Given the City’s sound economic footing, it is likely that revenue will continue to exceed projections, which were revised upward only modestly in the November financial plan. Above trend revenue, together with the City’s general reserve allocation for fiscal year 2024, give the City the ability to both reverse the most damaging November PEG cuts and to carry additional fiscal relief into fiscal year 2025. Conversely, cuts to libraries that reduce service hours, a Department of Education hiring freeze, cuts to early childhood education and community schools programs, and a Department of Sanitation hiring freeze will quickly deteriorate the quality of core services. Cutting these programs will damage the City’s economy and quality of life over the coming years. These cuts can be reversed by instead tapping into the fiscal year 2024’s general reserve allocation by approximately $200 million, while retaining $1 billion of that fund to prepay expenses for next year.
New York City always projects budget gaps in future fiscal years. In recent years, the budget gaps projected in November financial plans for the following fiscal year have averaged 4 percent of projected revenue. The Fiscal Policy Institute recently reviewed ten years of City budget gaps and found that these routine budget gaps are consistently closed as a result of actual revenue exceeding projected revenue. While actual spending tends to hew close to projected spending, realized revenue exceeds one-year-out projections by 4.8 percent, on average. These routine budget gaps, therefore, are the result of conservative revenue estimation. While this reflects prudent financial management and reduces the risk posed by unexpected shocks, these routine gaps should not serve as a pretext for reactive budget cuts.
FY 2025 Budget
The November 2023 financial plan raised fiscal year 2025’s projected budget gap by $2 billion, bringing the projected shortfall to $7.1 billion — 6.7 percent of revenue. The fiscal year 2025 gap was driven by the City spending on services for asylum seekers, which rose $4.8 billion to $5.5 billion since the June 2023 financial plan. If not for the asylum seeker costs, the City would be on strong footing heading into fiscal year 2025, with a projected gap of $1.6 billion — or 1.5 percent of revenue — lower than the level routinely projected.
The asylum seeker costs represent a temporary shock to the City’s budget. however, some have voiced concern that there may be more permanent structural gaps in the City’s budget. For example, some argue that the costs of recent collective bargaining agreements drive recent gaps. However, the estimated costs of labor contracts – and total expenditures other than for asylum seekers – have not increased since the April 2023 executive budget, which projected outyear budget gaps in line with routine levels. Further, recently ratified bargaining patterns keep workers’ wages in line with recent and projected inflation over the contract period. As the City struggles with excess vacancies across the public workforce, keeping workers’ wages on pace with the cost of living will be essential for attracting and retaining workers. More broadly, reviewing the size of the City’s budget over the last decade reveals that the budget has grown in direct lockstep with growth in total private wages in the City — a key measure of the City’s tax base. Thus, FPI sees no cause for concern that the City budget has grown beyond its means.
* * *
[ACTIVITY A]
Return the lines of the records below unchanged, from their first line through the line containing "Outro ano máis", including both of those lines.

[RECORDS TO PROCESS]
* * *
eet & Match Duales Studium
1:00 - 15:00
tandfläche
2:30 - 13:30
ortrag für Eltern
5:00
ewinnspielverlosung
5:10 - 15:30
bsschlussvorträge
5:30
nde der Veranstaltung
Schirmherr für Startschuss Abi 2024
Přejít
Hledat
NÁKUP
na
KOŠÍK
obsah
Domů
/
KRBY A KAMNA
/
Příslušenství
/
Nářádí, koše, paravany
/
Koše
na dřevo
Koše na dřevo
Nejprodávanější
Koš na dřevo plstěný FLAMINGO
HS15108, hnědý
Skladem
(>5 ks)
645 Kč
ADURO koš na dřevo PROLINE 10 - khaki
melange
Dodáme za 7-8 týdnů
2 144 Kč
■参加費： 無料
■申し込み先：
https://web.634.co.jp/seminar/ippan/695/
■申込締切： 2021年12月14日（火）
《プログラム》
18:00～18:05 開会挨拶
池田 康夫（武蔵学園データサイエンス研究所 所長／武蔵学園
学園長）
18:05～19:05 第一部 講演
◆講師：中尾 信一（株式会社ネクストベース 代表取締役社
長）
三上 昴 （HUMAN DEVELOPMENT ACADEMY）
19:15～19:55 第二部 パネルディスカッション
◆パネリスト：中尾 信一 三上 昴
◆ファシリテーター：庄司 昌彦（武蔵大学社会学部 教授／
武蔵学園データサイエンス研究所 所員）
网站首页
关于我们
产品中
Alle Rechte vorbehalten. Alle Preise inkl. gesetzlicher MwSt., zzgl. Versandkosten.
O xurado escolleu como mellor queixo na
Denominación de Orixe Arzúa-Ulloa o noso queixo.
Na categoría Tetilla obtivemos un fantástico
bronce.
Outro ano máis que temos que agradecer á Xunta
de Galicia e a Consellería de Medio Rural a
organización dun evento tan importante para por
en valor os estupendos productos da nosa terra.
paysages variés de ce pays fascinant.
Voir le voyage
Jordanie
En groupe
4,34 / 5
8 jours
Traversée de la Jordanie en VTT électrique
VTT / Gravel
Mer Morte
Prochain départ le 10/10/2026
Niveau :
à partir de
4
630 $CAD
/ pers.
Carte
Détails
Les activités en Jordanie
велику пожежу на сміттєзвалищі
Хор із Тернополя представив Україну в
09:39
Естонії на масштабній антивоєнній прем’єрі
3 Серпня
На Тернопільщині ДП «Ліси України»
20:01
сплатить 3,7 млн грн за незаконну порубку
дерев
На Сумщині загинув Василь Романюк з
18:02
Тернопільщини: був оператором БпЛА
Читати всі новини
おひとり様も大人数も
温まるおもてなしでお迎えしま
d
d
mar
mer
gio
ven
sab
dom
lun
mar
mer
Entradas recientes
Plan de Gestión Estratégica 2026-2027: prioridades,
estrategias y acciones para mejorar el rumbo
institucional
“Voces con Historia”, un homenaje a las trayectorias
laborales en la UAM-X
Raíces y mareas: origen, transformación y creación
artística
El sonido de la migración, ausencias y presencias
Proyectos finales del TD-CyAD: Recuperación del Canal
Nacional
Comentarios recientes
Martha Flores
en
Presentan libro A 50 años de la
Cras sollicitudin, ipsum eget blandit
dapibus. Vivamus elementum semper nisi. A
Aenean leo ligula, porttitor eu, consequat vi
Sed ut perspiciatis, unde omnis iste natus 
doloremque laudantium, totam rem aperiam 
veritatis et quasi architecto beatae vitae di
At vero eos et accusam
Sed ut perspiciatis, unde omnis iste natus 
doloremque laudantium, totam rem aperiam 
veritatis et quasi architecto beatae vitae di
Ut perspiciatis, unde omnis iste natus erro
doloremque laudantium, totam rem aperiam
* * *
[ACTIVITY B]
Resume the passage on New York City's budget gaps, picking up after its last sentence.

[RESULT A]
eet & Match Duales Studium
1:00 - 15:00
tandfläche
2:30 - 13:30
ortrag für Eltern
5:00
ewinnspielverlosung
5:10 - 15:30
bsschlussvorträge
5:30
nde der Veranstaltung
Schirmherr für Startschuss Abi 2024
Přejít
Hledat
NÁKUP
na
KOŠÍK
obsah
Domů
/
KRBY A KAMNA
/
Příslušenství
/
Nářádí, koše, paravany
/
Koše
na dřevo
Koše na dřevo
Nejprodávanější
Koš na dřevo plstěný FLAMINGO
HS15108, hnědý
Skladem
(>5 ks)
645 Kč
ADURO koš na dřevo PROLINE 10 - khaki
melange
Dodáme za 7-8 týdnů
2 144 Kč
■参加費： 無料
■申し込み先：
https://web.634.co.jp/seminar/ippan/695/
■申込締切： 2021年12月14日（火）
《プログラム》
18:00～18:05 開会挨拶
池田 康夫（武蔵学園データサイエンス研究所 所長／武蔵学園
学園長）
18:05～19:05 第一部 講演
◆講師：中尾 信一（株式会社ネクストベース 代表取締役社
長）
三上 昴 （HUMAN DEVELOPMENT ACADEMY）
19:15～19:55 第二部 パネルディスカッション
◆パネリスト：中尾 信一 三上 昴
◆ファシリテーター：庄司 昌彦（武蔵大学社会学部 教授／
武蔵学園データサイエンス研究所 所員）
网站首页
关于我们
产品中
Alle Rechte vorbehalten. Alle Preise inkl. gesetzlicher MwSt., zzgl. Versandkosten.
O xurado escolleu como mellor queixo na
Denominación de Orixe Arzúa-Ulloa o noso queixo.
Na categoría Tetilla obtivemos un fantástico
bronce.
Outro ano máis que temos que agradecer á Xunta

[RESULT B]
Balancing the FY 2025 Budget
The projected budget gap for fiscal year 2025 of $7.1 billion exceeds the levels routinely projected for the first outyear at this stage in the budget cycle. Because this gap is the result of an unanticipated fiscal shock — the cost of services to asylum seekers — and not a structural budget imbalance, it is appropriate to use non-recurring resources to close this short-run shortfall. These resources may include:
- State aid: New York State is on solid fiscal footing and should provide one-year appropriations to support the city through this crisis. These appropriations may be financed by state revenue, or, depending on its budget at the end of its fiscal year, the State’s considerable reserve balances, which include $13 billion non-statutory reserves and $11 billion general fund balance not designated as reserves that are available for use. State aid may also take the form of repealing unfunded mandates to the city, including its liability for charter school rent.
- City revenue: Fiscal year 2024 revenue is likely to continue to exceed projections in the remainder of the fiscal year. This above-expectations revenue, together with the remaining general reserve allocation, will allow the City to prepay fiscal year 2025 expenses, lowering the projected gap. Further, because the City’s underestimation of outyear revenue is highly consistent, it is likely that actual revenue will exceed the City’s conservative projections next year. In the event that these pessimistic expectations become reality, withdrawals from the City’s $2 billion revenue stabilization fund would be appropriate.
- City expenditures: The city allocates $1.2 billion as a general reserve each fiscal year. This allocation serves as a fiscal cushion to guard against unanticipated fiscal strain. Given next year’s unprecedented challenges, this allocation should be drawn down by $900 million. This would leave the general reserve for fiscal year 2025 at $300 million — the same level allocated during the Bloomberg administration.
Further, estimates of asylum seekers spending assume each asylum seeker household will cost the city $383 per night in both fiscal year 2024 and 2025. That is, in the November Financial Plan, the City’s cost estimates assume that there will not be any cost efficiencies over the next two years. As the arrival of asylum seekers moves from an abrupt emergency to a multi-year reality, the City should invest in the creation of supportive housing, rather than continuing reliance on market rate hotels rooms. Additionally, the cost estimates included in November 2023 were formed in August 2023. These estimates, therefore, do not account for the October 2023 redesignation of Temporary Protected Status for Venezuelan asylum seekers, which will expand access to work permits for recent arrivals and likely reduce demand for City-funded shelters.
Finally, savings associated with PEG expense re-estimates tend to be substantially underestimated in outyears. That is, it is likely that the City will continue to find substantial savings in lower-than-expected program costs that do not affect the scope or quality of existing services.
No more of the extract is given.